Like many of the older books, this one is best understood in the context of its own time and still earlier
times. Transposing it into issues of our own day may be risky. The author does mention subjective
probability here and there, but barely mentions the ideas that today would be labelled “Bayesian.” Today
that approach is most common in business. As an example of the difference in the two approaches,
consider a manager who believes that a new product will appeal to 40% of its market. A survey might
later indicate the appeal is closer to 20%. A frequentist would probably go with the 20% figure while the
Bayesian would try to combine the two estimates into a new and intermediate one.
While the frequentist and Bayesian approaches are often treated as mutually exclusive, it might be more
accurate to say that Bayesians allow frequentist probabilities but allow subjective probabilities as well.

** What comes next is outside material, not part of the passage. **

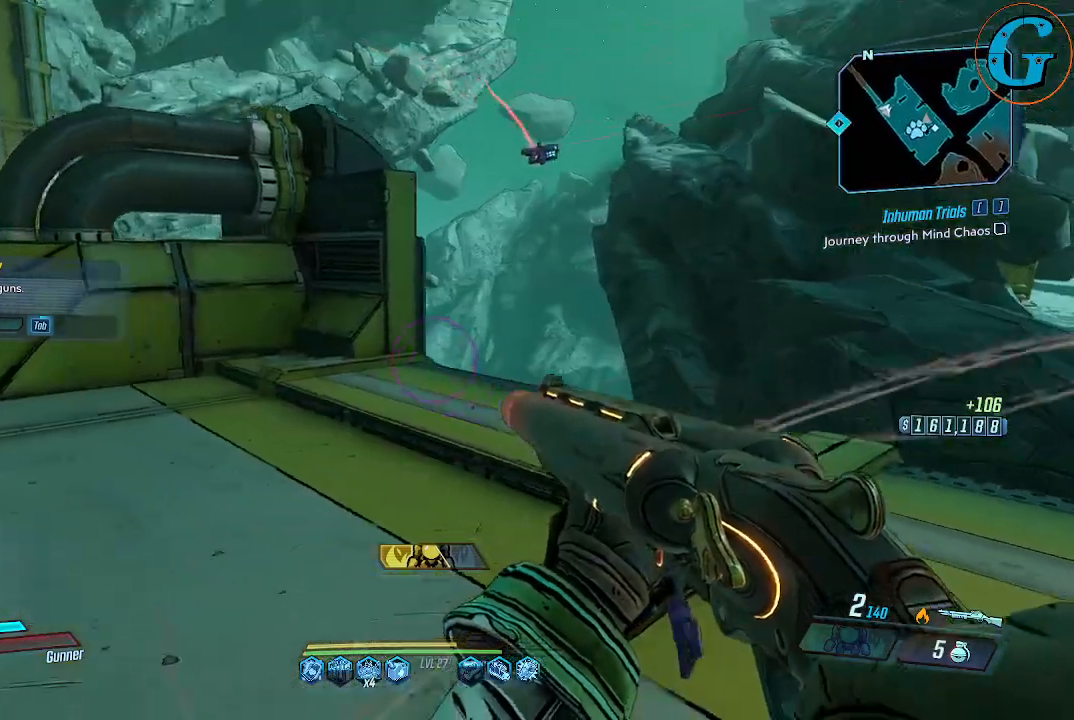
{"keys": ["a", "w"], "mouse": [], "events": [[234, "w", "down"]]}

Mathematicians have a very different view of foundations, and some of us might simply say that anything
that satisfies the Kolmogorov axioms is probability, while allowing that some situations are a better match
than others, and that the proof of the pudding should be how well the results of applying probability theory
match reality.
It may also be true that the two approaches suit different problems. A classic 1960 paper by John Tukey
distinguishes between conclusions and decisions. Decisions are unique situations such as our example of
marketing a new product. A decision has to be made once and for all. It that case the Bayesian approach
has appeal. Conclusions are scientific beliefs based on an accumulation of evidence, and in science
including the researcher’s prior opinions is not considered cricket.

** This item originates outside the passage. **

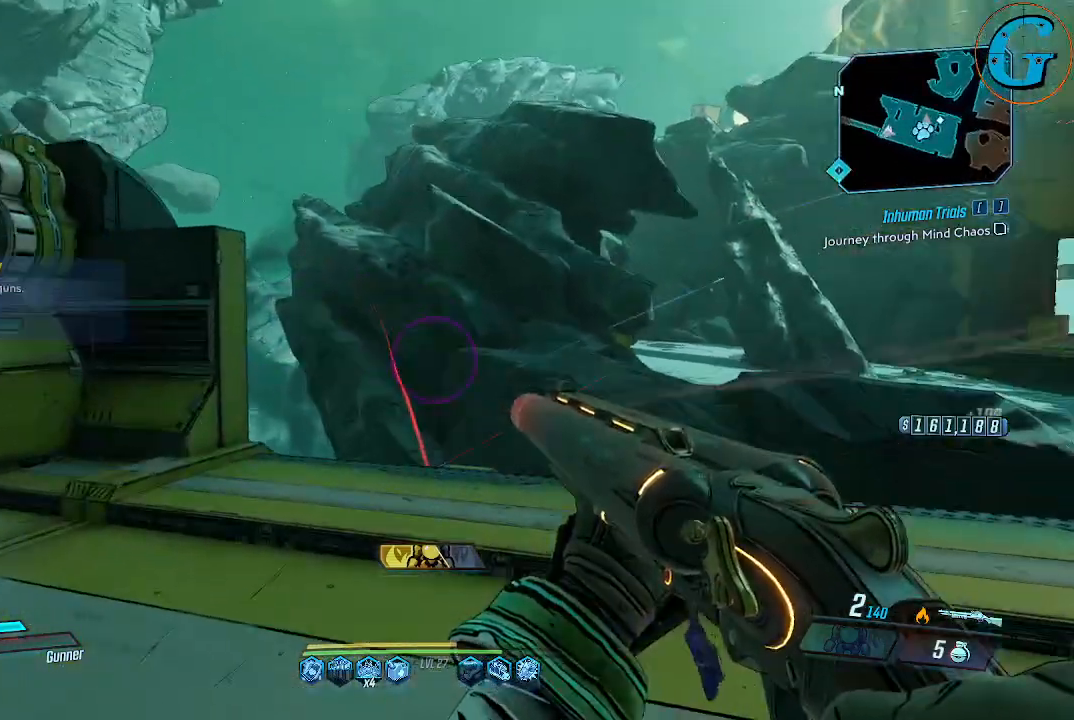
{"keys": ["w"], "mouse": [], "events": [[100, "w", "up"], [150, "w", "down"], [250, "a", "up"]]}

It is clear that von Mises’ interest is in the role of probability in science, so though he takes a dim view of
subjective probabilities, he is evaluating them as a basis for scientific conclusions rather than practical
decisions. In light of all this, it might be better to read Tukey and more recent authors on frequentist
versus Bayesian statistics.
One might read von Mises to learn more about the history of probability and statistics and mathematics,
and the connection between these disciplines and science. In its time, the frequentist outlook resolved
some of the paradoxes and inconsistencies in earlier writings. As with any authentic source from an earlier
age, the reader of this book will find some unfamiliar terminology, probably further complicated by the
translation from German. However, for anyone interested in history of the issues it covers, this book is the
book to read.
Reference
Tukey, J. W. (1960) “Conclusions versus Decisions” Technometrics 2 424-433.
-------------------------------------------------------------------------------After a few years in industry, Robert W. Hayden (bob@statland.org) taught mathematics at colleges and
universities for 32 years and statistics for 20 years. In 2005 he retired from full-time classroom work. He
now teaches statistics online at www.statistics.com and does summer workshops for high school teachers
of Advanced Placement Statistics. He contributed the chapter on evaluating introductory statistics
textbooks to the MAA’s Teaching Statistics.